I think it’s always been a fight by producers to reign in the power. Right now there’s a huge shakeup to the industry and almost no one has figured it out so the industry falls back on “safe” money tied up in producers and companies. If anything this shift should be better for independent creators as the Internet allows for more of a democratization of resources so it will probably swing back.
Also, I think this is probably a classic problem of confirmation bias, cause we have plenty of studios producing cheaper movies, A24 comes to mind. A lot of great directors and writers are taking risks on high-budget streaming series, people like Apple, Amazon, and HBO are throwing wads of cash at 1/2 season flops that are cool ideas, some of which hit big.
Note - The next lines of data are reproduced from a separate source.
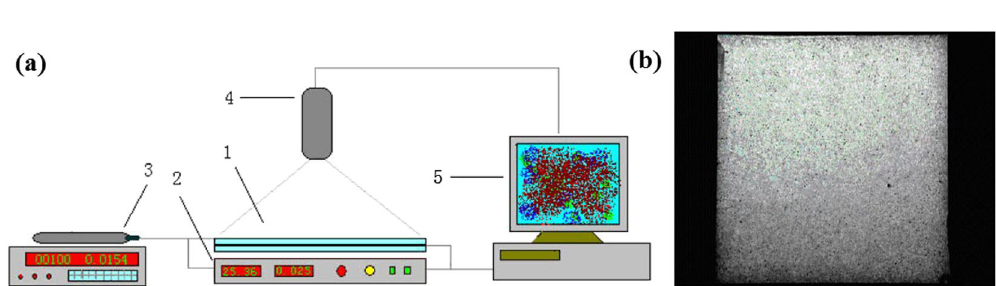
Figure 2. Device and physical model for visual evaluation of oil displacement. ( a ) Device for visually evaluating oil displacement. 1 Transparent visualization model. 2 Thermostatic physical model tank bottom. 3 Micro pump filled with fluid. 4 Camera for continuous, real-time recording of various substances. 5 Computer analyzed image data. ( b ) Physical model of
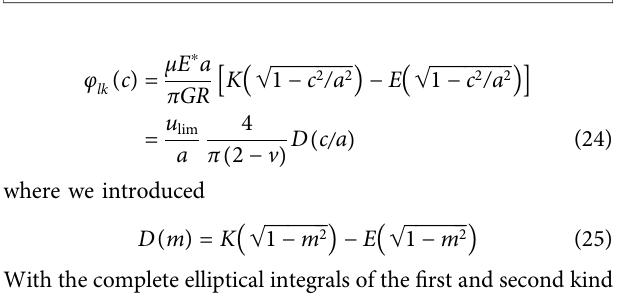
FIGURE 6 | Dependency of the macroscopic coef fi cient of friction (forward) on the dimensionless velocity and oscillation amplitude for bore oscillations acting on a Hertzian Indenter. The smallest value of ~ v 0 is 0.005. Red curve represents the limiting solution according to Eq. 29 green curve represents (33)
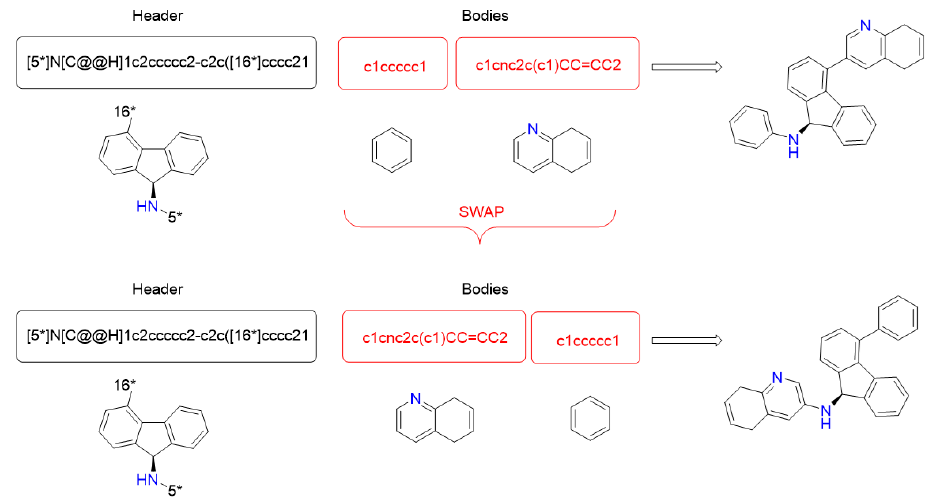
Figure 6. Swap movement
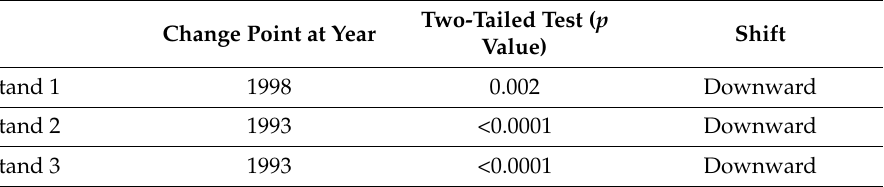
Figure 3. Graphical representation of the Average Ring Width Index against April and June Total Precipitation across the stands S1, S2, S3.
On top of that, we look back with rose-tinted glasses at the “glory days” of film when directors had more power than studios etc, but I would bet a lot that pound for pound the industry wasn’t nearly as proportionately experimental as it is today. Maybe we’re in a lull compared to recent years (maybe) but overall the trajectory is pretty steadily upwards.
maegul@lemmy.ml 5 months ago
Another factor I’ve heard is that investment types and thinking have taken root in the film industry and established a baseline gross profit margin as an expectation compared to the past that was more happy to break even.
It makes sense because it’s also the story of the times I suspect, and there’s likely a lesson to be learnt that how we useful market dynamics can be some aspects of civilised life may be best left effectively non-profit.
cmbabul@lemmy.world 5 months ago
It wouldn’t surprise me at all, that thinking has infected everything.
maegul@lemmy.ml 5 months ago
Yea. A basic heuristic I picked up a while ago was “was this better before the accountants got involved”. I got it from someone telling me their profession was clearly better before accountants ruined it.